| Task instructions |
Go through the entries below and count the lines where "CAROLINE" occurs. Give nothing but that number.

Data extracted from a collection

=== Section Start ===

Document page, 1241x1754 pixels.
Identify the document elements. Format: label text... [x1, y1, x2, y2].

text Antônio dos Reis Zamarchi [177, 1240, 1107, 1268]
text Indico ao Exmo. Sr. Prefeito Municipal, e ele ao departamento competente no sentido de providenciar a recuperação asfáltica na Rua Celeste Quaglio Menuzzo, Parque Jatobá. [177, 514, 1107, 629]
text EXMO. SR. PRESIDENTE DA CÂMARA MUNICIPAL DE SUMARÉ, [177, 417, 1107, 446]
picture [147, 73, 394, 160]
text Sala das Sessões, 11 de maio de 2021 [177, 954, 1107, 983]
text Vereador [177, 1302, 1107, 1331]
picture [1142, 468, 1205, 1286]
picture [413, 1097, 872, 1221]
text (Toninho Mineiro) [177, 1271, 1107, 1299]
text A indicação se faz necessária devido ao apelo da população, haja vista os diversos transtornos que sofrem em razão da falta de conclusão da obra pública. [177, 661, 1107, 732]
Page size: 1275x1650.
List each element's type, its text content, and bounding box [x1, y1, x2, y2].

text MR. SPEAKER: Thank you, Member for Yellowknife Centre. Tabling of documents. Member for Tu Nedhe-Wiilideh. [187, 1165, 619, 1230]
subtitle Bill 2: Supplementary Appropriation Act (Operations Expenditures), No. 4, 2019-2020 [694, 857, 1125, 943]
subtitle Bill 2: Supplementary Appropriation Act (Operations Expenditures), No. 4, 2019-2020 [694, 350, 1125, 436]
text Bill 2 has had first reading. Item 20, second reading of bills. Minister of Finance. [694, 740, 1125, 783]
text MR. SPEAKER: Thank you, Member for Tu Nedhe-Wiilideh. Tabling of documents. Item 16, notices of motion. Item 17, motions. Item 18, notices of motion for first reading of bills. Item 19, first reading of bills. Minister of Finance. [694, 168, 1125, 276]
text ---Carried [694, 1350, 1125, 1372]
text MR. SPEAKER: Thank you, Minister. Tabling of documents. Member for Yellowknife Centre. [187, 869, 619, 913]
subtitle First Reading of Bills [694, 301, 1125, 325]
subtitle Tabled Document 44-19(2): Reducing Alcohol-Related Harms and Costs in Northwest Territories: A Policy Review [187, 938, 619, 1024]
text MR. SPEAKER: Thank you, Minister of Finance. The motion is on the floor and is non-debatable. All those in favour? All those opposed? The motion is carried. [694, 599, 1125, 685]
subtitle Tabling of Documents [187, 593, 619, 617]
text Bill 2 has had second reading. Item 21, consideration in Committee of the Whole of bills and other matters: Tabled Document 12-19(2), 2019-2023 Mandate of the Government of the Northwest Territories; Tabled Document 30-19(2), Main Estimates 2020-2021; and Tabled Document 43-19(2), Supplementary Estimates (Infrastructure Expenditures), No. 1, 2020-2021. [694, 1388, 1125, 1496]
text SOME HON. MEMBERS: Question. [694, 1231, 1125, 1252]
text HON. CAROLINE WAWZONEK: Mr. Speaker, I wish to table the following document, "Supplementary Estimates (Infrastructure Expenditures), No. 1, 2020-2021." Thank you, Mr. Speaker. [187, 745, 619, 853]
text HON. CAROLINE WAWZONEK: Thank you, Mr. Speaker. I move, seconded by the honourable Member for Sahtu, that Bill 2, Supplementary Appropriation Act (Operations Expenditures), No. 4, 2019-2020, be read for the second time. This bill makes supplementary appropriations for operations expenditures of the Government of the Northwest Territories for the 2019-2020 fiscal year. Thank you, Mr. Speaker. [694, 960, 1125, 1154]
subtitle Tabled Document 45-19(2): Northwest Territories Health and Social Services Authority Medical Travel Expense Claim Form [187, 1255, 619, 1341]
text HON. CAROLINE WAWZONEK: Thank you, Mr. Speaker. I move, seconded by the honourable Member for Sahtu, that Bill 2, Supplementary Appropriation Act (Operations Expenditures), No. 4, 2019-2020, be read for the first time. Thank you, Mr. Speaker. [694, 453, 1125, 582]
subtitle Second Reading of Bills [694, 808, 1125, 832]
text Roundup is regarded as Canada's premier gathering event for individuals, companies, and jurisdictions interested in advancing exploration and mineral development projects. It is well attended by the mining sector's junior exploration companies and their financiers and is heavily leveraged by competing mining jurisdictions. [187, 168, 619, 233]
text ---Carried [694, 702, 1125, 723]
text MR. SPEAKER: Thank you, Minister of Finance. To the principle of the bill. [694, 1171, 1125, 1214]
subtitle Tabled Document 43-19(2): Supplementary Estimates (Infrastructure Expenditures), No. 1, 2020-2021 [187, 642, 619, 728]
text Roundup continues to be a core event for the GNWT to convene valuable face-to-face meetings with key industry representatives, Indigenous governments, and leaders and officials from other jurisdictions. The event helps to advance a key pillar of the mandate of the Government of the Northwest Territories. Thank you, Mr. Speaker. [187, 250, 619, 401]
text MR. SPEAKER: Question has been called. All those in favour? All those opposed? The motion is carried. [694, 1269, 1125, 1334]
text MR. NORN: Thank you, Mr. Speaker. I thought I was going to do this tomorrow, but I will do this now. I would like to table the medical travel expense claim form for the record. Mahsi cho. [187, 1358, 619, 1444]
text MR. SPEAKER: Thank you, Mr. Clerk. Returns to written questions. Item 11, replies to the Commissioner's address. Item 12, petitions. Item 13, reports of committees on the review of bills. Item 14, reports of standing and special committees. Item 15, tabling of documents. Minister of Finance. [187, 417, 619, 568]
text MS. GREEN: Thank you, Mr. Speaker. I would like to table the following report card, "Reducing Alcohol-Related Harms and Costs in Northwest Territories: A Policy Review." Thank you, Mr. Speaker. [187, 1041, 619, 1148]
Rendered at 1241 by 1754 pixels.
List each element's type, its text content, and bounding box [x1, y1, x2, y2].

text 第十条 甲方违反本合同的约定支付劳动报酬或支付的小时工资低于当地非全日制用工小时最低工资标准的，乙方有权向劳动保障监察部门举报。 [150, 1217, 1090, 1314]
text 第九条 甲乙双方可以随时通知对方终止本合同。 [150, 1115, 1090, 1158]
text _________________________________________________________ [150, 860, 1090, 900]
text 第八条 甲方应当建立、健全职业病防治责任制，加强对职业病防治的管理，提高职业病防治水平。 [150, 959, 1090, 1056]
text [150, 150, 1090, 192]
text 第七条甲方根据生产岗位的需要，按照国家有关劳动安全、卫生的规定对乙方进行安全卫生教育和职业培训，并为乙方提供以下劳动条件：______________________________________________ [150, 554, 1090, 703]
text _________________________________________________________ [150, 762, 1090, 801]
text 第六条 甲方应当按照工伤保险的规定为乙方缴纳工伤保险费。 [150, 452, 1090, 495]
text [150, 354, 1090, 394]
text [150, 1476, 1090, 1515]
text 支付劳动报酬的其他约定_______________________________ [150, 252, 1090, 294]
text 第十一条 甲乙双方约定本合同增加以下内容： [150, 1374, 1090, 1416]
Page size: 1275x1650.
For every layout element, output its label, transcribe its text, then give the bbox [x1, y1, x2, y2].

=== Section End ===

| Answer to this exercise |
3